Towards OSF's Play On! project, I'm indifferent. I won't travel across the continent specifically to see anything that comes out of it (I will travel across the continent to see one of OSF's original-text Shakespeare productions or another Bill Cain play about Shakespeare or another Robert Schenkkan play about LBJ). I likely won't buy the resulting texts. I do think Play On! could end up being an insightful exercise in holding Shakespeare up as a mirror to the everyday language we use, and I like its multicultural foundation. I also appreciate the company's rigor in establishing ground rules of respect for the original texts, but, frankly, I feel that the playwrights might be under too stringent restrictions to really matter.

The OSF announcement alarms me far less than the dogmatic fervor that has erupted in its wake. How ironic that so much controversy is swirling around something that Project Director Douthit herself calls "the geekiest exercise ever." Shakespeareans are sounding like the political extremists that have turned the U.S. political scene into a dysfunctional sewage system or the religious extremists who impose their own self-centered will on the dynamic essence that is human spirituality. Come on, people, we are Shakespeareans, fans of one of the greatest humanists in the history of humankind. Given his own reputation as a reviser, if he were alive today Shakespeare likely would be chomping at the bit to be named one of the playwrights to join such a project.

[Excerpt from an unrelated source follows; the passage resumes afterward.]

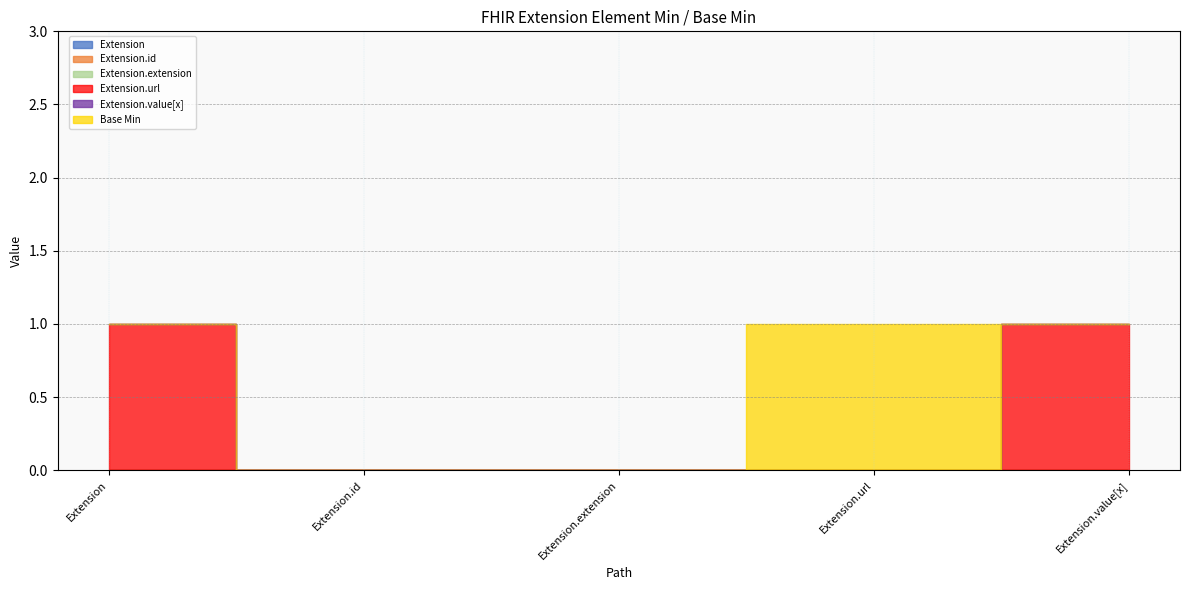

How many data points does each series have?

5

Those who predict Play On! to be the end of Shakespeareancing as we know it are overlooking the growing number of theater companies embracing text-centric productions as their models, the growing number of productions using original production aesthetes, and the establishment over the past few years of original pronunciation as a performance style, all counterbalancing any and all efforts to update Shakespeare. Cinema, television, YouTube, graphic novels, video games, even Lego building blocks—Shakespeare's cultural presence is expanding not contracting, and the fact that one of the world's premiere Shakespeare theatrical organizations is engaging in a canon-wide translation project is just one more manifestation of that trend.

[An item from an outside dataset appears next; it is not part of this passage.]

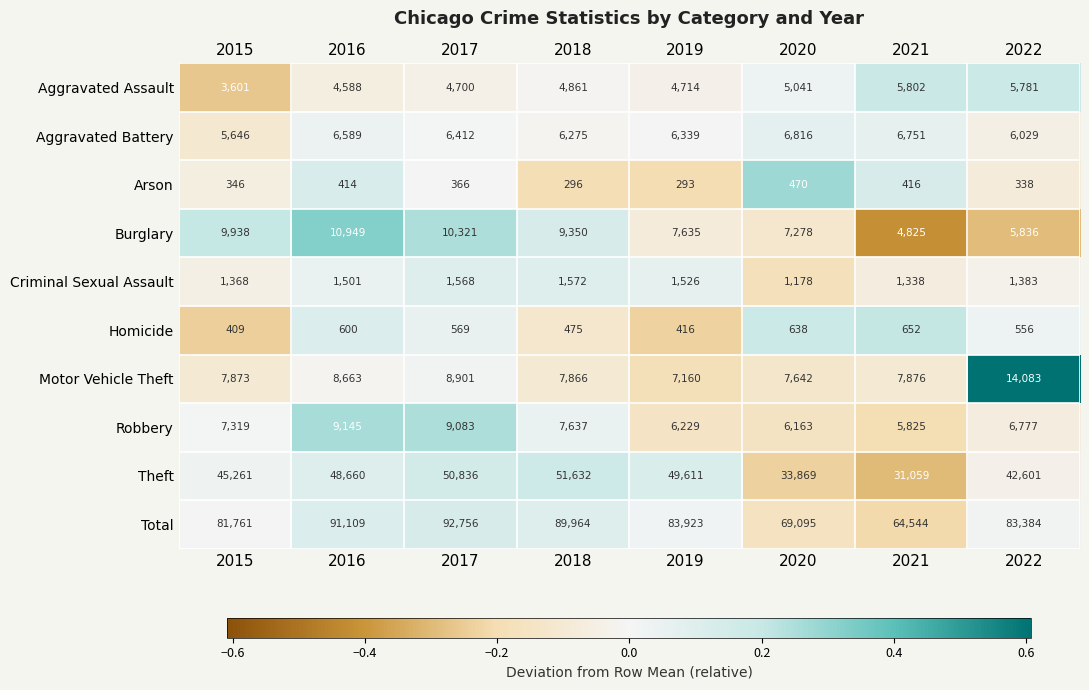

Where is Motor Vehicle Theft nearest to the value 10621?

2017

Shakespeare's works have been subjected to revision for 400 years or more. In fact, the first revisionist of Shakespeare's plays seems to have been Shakespeare himself. The First Folio versions of Hamlet and King Lear are significantly different from the quarto versions of those plays, yet Shakespeare is the only hand scholars see and stylistic tests find in these alternate versions. Shakespeare's collaborator, John Fletcher, refashioned Taming of the Shrew. The Restoration- and Georgian-era editors and theater managers updated Shakespeare's texts to suit their particular tastes and cultural contexts; today we would call Nahum Tate's revisions and Alexander Pope's and Samuel Johnson's editorial intrusions "dumbing down Shakespeare," but they kept Shakespeare alive for us. Shakespeare since has survived Victorian morality, Edwardian theatrical excesses, 20th century conceptualizing, and 21st century adaptations into a wide variety of new media.

What makes Shakespeare so remarkable is how he has ridden that continuum of mankind for more than 400 years. I bet he will for more centuries to come, in his, in our, and in many other languages.